**What to produce**. Among the records below, find the lines with the word "Совета" and copy them.

____ Provided records

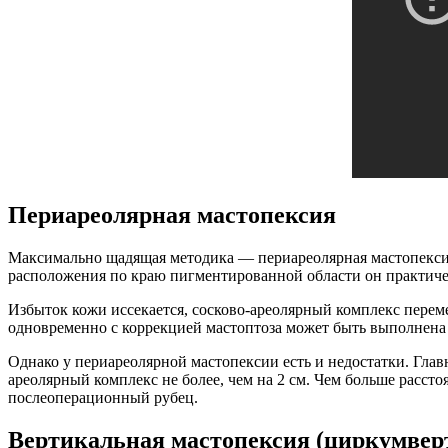
Периареолярная мастопексия
Максимально щадящая методика — периареолярная мастопексия
расположения по краю пигментированной области он практиче
Избыток кожи иссекается, сосково-ареолярный комплекс пере
одновременно с коррекцией мастоптоза может быть выполнена 
Однако у периареолярной мастопексии есть и недостатки. Гла
ареолярный комплекс не более, чем на 2 см. Чем больше рассто
послеоперационный рубец.
Вертикальная мастопексия (циркумвер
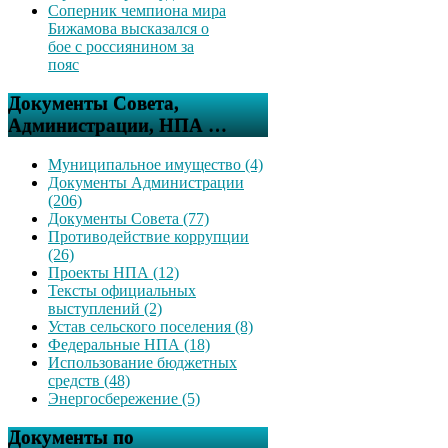
Соперник чемпиона мира
Бижамова высказался о
бое с россиянином за
пояс
Документы Совета,
Администрации, НПА …
Муниципальное имущество (4)
Документы Администрации
(206)
Документы Совета (77)
Противодействие коррупции
(26)
Проекты НПА (12)
Тексты официальных
выступлений (2)
Устав сельского поселения (8)
Федеральные НПА (18)
Использование бюджетных
средств (48)
Энергосбережение (5)
Документы по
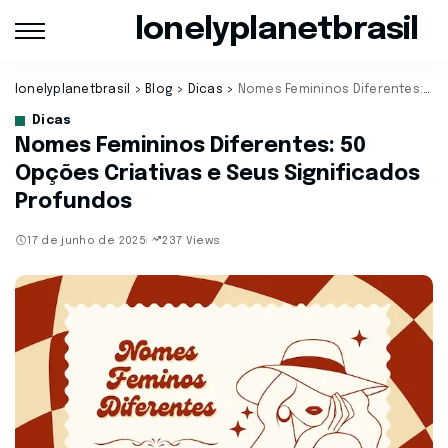
lonelyplanetbrasil
lonelyplanetbrasil
>
Blog
>
Dicas
>
Nomes Femininos Diferentes: 50 Opções Criativas e Seus Significados Profundos
Dicas
Nomes Femininos Diferentes: 50
Opções Criativas e Seus Significados
Profundos
17 de junho de 2025
237 Views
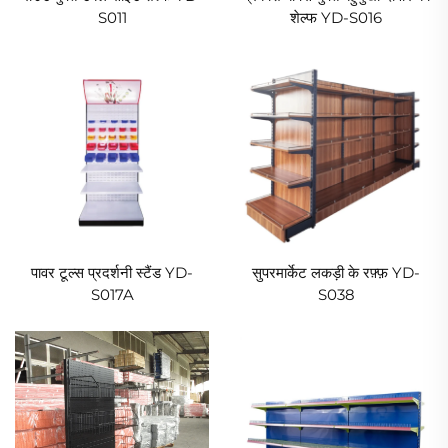
S011
शेल्फ YD-S016
पावर टूल्स प्रदर्शनी स्टैंड YD-
सुपरमार्केट लकड़ी के रफ़्फ़ YD-
S017A
S038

________

**Result of this exercise**.
Документы Совета,
Документы Совета (77)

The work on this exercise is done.